**TASK DETAILS**
Whenever a line in the entries below contains "postgres", copy that line.

**MATERIAL SUPPLIED**
+ + + +

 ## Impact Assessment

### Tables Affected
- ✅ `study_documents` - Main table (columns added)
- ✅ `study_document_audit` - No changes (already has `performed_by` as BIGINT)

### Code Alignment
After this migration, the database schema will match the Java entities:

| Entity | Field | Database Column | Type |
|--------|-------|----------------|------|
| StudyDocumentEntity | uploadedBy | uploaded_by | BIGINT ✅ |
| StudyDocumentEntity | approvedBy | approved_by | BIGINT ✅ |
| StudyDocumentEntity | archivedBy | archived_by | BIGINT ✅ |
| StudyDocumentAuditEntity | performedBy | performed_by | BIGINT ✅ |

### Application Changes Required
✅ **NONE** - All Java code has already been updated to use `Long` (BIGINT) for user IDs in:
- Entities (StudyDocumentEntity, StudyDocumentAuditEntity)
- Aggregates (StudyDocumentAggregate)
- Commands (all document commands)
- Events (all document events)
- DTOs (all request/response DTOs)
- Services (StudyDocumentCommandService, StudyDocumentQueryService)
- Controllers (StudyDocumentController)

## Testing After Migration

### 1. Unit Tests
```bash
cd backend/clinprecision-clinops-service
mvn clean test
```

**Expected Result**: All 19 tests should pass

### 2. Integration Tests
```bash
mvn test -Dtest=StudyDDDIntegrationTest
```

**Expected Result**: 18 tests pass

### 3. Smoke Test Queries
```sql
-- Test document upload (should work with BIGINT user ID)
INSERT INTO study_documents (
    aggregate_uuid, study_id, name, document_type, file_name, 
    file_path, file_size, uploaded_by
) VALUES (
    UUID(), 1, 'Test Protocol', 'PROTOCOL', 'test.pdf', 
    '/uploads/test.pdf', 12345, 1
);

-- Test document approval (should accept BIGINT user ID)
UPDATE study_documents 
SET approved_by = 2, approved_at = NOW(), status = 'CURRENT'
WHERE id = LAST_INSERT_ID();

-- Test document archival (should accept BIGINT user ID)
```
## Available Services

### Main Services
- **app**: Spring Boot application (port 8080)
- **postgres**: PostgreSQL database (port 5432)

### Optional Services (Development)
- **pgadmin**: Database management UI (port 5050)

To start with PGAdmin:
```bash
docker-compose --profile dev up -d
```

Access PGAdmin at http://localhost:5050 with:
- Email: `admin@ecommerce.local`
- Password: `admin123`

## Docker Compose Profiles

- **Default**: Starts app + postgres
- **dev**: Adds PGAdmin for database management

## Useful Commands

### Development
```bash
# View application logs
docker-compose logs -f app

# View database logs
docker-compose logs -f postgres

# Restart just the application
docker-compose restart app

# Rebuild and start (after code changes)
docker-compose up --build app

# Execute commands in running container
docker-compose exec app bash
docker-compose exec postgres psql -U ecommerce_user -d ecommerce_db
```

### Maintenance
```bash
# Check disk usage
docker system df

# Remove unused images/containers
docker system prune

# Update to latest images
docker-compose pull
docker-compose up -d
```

+ + + +

**SOLUTION TO THIS EXERCISE**
- **postgres**: PostgreSQL database (port 5432)
- **Default**: Starts app + postgres
docker-compose logs -f postgres
docker-compose exec postgres psql -U ecommerce_user -d ecommerce_db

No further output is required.